# Hello, from myself and my new kitten Ellie! Pictures inside :)



## Mandy and Ellie (Oct 22, 2013)

Hello, Cat Forum! My name is Mandy and I am from Southeastern Ohio. :daisyI currently reside with my boyfriend of 5 years, our new doll face Persian, Ellie, our two Fantail goldfish and our six hamsters! 

A little background on me: I'm 19 years old, and currently attending my local university to obtain my Bachelors of Science in Nursing. I hope to eventually get my Masters degree. 

Also, I'm a huge animal lover. Aside from the pets who live with me, I have two Pomeranians and a cat back at my mom's house that are our family pets. I've had two cats other than Ellie that lived/live at my mom's house currently. Sheba passed away at 17 years old in 2011. During her lifetime, my mom fed her dry Iams. She had dry skin, dry, dull fur, and Sheba suffered from many UTI's and kidney issues. She ultimately succumbed to her kidney failure. :sad: At this point, I began questioning the food.

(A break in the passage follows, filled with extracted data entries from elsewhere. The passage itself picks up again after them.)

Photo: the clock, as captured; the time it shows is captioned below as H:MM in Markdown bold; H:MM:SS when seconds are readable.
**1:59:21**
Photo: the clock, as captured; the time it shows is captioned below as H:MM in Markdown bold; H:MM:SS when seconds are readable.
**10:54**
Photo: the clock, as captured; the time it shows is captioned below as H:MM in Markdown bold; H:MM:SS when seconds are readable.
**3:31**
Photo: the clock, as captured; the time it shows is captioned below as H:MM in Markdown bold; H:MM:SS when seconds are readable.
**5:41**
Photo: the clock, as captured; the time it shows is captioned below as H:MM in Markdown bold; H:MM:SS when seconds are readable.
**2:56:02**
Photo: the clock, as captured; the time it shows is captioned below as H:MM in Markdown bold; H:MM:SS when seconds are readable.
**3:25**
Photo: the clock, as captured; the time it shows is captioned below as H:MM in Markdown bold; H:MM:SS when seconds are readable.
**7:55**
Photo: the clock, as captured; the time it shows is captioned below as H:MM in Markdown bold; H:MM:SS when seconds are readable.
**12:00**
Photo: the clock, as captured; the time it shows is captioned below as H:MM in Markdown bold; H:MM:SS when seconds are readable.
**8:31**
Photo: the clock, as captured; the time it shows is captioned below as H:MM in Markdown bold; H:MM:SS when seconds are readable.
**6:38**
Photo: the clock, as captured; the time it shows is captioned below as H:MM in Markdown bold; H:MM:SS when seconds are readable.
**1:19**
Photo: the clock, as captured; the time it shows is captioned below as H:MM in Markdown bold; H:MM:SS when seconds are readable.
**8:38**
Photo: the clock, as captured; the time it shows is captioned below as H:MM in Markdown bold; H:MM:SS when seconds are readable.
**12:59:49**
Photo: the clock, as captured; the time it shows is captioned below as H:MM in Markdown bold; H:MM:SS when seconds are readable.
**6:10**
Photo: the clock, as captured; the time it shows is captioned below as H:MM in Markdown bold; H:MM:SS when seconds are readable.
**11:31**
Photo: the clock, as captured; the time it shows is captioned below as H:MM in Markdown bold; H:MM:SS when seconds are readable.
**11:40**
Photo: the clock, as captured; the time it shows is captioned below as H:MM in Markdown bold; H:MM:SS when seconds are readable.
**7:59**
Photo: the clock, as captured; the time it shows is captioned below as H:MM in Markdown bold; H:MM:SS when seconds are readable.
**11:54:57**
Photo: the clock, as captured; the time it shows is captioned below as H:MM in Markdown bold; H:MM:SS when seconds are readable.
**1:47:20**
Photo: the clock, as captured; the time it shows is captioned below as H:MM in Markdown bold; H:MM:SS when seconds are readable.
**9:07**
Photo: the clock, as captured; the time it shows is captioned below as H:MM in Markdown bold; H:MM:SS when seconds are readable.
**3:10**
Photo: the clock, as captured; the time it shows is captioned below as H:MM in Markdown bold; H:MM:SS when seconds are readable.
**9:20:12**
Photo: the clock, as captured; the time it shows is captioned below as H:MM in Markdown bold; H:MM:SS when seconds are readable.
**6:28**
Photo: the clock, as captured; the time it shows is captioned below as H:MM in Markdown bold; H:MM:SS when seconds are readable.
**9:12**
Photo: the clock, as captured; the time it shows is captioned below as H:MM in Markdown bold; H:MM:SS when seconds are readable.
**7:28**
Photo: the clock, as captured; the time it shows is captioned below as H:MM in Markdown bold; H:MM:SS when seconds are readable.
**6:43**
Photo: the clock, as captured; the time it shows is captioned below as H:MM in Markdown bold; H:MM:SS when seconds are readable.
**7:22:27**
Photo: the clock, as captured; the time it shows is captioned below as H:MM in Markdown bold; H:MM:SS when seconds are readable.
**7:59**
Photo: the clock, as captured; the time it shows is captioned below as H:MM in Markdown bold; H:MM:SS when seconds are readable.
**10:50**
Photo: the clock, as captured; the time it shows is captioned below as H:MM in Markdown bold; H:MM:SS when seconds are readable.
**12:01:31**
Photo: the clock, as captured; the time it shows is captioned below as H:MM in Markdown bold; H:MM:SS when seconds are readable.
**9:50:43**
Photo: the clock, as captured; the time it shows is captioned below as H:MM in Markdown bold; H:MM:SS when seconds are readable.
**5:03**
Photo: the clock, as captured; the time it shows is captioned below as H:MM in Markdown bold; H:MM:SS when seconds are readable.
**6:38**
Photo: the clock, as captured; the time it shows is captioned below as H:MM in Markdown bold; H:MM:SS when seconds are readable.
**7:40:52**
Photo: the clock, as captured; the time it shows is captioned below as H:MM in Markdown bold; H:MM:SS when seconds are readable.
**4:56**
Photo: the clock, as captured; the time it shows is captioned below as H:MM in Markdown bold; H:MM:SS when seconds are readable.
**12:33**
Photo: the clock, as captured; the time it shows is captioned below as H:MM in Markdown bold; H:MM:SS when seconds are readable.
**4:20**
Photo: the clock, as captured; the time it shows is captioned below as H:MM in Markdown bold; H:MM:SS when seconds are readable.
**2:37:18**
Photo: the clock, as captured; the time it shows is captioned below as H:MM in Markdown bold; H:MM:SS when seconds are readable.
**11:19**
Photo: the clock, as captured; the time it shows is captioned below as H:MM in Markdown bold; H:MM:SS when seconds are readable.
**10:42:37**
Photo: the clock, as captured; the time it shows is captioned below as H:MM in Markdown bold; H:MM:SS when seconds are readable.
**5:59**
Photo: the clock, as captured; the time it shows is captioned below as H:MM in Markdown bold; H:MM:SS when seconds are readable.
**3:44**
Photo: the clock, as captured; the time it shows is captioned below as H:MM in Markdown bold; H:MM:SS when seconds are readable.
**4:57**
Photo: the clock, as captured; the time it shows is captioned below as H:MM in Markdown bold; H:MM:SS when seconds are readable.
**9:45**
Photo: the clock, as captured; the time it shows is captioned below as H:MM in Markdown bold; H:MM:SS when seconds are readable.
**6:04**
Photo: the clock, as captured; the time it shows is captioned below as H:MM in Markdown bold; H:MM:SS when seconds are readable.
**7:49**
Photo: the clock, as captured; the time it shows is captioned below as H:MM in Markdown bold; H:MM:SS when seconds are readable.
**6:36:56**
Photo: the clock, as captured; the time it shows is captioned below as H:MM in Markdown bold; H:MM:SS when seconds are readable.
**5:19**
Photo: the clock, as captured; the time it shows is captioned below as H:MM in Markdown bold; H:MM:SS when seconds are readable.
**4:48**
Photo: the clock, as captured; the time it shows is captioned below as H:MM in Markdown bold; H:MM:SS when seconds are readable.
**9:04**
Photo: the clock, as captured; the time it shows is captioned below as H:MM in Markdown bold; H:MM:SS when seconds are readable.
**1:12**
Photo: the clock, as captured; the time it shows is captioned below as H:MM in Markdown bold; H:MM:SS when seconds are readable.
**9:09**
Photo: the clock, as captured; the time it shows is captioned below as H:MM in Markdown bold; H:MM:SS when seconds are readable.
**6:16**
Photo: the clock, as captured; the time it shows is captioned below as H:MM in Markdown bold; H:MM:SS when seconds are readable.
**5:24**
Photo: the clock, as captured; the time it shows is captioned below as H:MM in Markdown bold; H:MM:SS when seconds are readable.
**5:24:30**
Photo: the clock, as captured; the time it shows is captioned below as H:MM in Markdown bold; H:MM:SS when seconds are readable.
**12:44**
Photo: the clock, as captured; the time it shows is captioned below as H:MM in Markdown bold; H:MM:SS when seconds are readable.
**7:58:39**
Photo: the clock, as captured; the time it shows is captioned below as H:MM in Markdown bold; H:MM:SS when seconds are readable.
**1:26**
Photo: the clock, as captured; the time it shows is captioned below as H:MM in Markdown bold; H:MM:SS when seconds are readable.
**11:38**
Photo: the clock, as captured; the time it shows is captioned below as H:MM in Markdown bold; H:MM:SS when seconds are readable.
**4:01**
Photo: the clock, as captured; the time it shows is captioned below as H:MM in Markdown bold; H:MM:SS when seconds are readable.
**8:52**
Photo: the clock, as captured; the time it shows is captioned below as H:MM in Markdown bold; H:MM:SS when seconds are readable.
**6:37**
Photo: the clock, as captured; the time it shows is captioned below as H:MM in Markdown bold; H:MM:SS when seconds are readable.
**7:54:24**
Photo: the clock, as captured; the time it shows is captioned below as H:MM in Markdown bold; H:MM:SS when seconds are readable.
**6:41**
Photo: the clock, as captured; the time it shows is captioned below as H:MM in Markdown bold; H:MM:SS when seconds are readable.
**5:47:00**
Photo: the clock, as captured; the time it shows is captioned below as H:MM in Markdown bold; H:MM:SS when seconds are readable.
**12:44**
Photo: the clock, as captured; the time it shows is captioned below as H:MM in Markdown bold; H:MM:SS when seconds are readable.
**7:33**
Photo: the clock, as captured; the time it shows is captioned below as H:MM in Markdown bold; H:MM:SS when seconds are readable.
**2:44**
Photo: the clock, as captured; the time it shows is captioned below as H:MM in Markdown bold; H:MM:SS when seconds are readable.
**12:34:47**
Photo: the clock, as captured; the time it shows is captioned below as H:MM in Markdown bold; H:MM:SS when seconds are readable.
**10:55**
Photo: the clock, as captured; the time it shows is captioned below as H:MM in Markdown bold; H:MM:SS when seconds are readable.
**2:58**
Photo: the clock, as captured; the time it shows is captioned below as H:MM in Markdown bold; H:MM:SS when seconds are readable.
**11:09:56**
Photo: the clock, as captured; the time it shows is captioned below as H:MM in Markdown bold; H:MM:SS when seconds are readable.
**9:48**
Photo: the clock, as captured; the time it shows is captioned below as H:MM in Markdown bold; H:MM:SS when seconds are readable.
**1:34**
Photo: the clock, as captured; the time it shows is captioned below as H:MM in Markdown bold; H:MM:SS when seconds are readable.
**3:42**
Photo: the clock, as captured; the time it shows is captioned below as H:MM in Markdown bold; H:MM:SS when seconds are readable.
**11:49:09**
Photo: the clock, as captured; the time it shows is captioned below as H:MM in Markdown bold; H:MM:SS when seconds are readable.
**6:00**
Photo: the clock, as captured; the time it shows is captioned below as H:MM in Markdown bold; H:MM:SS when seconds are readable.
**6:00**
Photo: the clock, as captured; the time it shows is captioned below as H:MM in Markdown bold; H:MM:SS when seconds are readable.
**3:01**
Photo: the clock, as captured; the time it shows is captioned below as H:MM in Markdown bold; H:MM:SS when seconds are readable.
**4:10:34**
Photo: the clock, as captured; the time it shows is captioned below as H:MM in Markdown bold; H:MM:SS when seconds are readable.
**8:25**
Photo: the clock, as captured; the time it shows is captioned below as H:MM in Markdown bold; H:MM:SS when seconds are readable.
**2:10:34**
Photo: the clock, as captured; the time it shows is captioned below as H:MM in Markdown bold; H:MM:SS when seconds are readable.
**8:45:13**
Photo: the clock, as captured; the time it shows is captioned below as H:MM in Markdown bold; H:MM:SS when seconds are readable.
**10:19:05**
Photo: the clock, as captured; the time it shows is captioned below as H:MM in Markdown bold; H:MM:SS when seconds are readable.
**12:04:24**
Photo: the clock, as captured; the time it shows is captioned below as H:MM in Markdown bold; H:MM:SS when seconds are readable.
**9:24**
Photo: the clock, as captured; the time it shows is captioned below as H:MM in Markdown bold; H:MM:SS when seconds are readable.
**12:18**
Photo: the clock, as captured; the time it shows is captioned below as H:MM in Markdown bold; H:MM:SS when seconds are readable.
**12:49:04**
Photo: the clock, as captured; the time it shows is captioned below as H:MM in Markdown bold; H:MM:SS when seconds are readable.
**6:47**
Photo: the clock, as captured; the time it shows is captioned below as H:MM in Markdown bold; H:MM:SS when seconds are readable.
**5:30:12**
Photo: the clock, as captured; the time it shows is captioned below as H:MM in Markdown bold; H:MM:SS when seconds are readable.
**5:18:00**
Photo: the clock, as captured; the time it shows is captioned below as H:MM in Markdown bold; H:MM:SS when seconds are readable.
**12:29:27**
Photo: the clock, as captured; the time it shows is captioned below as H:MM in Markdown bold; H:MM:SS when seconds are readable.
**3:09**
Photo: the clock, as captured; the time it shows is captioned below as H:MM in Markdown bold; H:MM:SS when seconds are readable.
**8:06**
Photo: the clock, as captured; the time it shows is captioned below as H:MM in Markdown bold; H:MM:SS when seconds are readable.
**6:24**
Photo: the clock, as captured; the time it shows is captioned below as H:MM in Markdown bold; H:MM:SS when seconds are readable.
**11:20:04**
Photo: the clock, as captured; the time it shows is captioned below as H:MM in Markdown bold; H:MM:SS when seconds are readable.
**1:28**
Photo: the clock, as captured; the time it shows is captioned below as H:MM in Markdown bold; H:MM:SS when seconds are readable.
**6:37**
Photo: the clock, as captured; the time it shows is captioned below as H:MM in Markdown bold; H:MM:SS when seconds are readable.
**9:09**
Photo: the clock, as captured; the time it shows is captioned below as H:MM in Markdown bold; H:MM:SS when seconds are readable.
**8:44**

My other cat is Cuddles, a big black cat who is currently thriving at the estimated age of 15. She was a stray that found us about 10 years ago (literally, she would open our screen door in the summer and sneak in... sometimes being mistaken for a black pillow on our beds ). My mom also fed her dry Iams. When she began exhibiting symptoms similar to Sheba, I began doing research. I then realized how awful Iams was (my mom thought it was the "best quality"), and how awful feeding dry food was. The second we started her on a wet food diet, she started thriving and has ever since!

Anyways - that's a little background on my cats. Those were the cases that prompted me to do constant research on the things I feed my pets, and what also led me to this wonderful forum! Now I'm curious about feeding a raw diet, which is something I couldn't have imagined years ago. 

We got Ellie last Monday and have absolutely fallen in love with her. She's definitely our four-legged child. Here's a few photos of her! 










































She loves belly rubs! 










Thanks for reading this super long post, hehe. I'm excited to be a member of this wonderful forum!


----------



## Mandy and Ellie (Oct 22, 2013)

Thanks for the warm welcome, lol.


----------



## feralkit (Oct 20, 2013)

Welcome! I am new and just saw this thread.
I love the photo of her sleeping. She is transformed into a different cat. Haha! Is it hard to groom the long haired cat? They are so beautiful.

I am always afraid that hamsters will bite me when I look at them in a store. I usually attempt to pick them up anyway, but scared the whole time. lol Sometimes they rear back and do that terrifying posture! Maybe they are frightened from being gawked at in the stores. Though, my brother's hamsters were friendly. 

I have too many cats, 2 betta fish, and keep many arthropoda (bugs and spiders and such).


----------



## Astarael (Feb 20, 2013)

Welcome to the forum! Your little girl is so cute!


----------



## Jetlaya67 (Sep 26, 2012)

That is probably one of the cutest kittens I have ever seen. It is like a big fluff ball with eyes!


----------



## Mandy and Ellie (Oct 22, 2013)

feralkit said:


> Welcome! I am new and just saw this thread.
> I love the photo of her sleeping. She is transformed into a different cat. Haha! Is it hard to groom the long haired cat? They are so beautiful.
> 
> I am always afraid that hamsters will bite me when I look at them in a store. I usually attempt to pick them up anyway, but scared the whole time. lol Sometimes they rear back and do that terrifying posture! Maybe they are frightened from being gawked at in the stores. Though, my brother's hamsters were friendly.
> ...


Thanks so much!  She's a breeze to groom right now, but when she gets older it'll be a lot longer and she'll have an undercoat, so we're brushing her everyday to prepare for it! Haha. :smile:

Yeah, I consider myself to be very comfortable around hamsters but pet store hamsters even scare me! I worked at Petsmart and the hamsters were just terrified of people. I think it was the mixture of them being shipped to us with no human contact, then being tossed into cages where it's noisy and they're always bugged. Haha poor little things! Mine are just the sweetest little things, I can play with them and hold them without an issue. They're wonderful pets! :smile:

Sounds like you have an awesome crew! I'm interested (and a bit freaked out) by the bugs you own! 



Astarael said:


> Welcome to the forum! Your little girl is so cute!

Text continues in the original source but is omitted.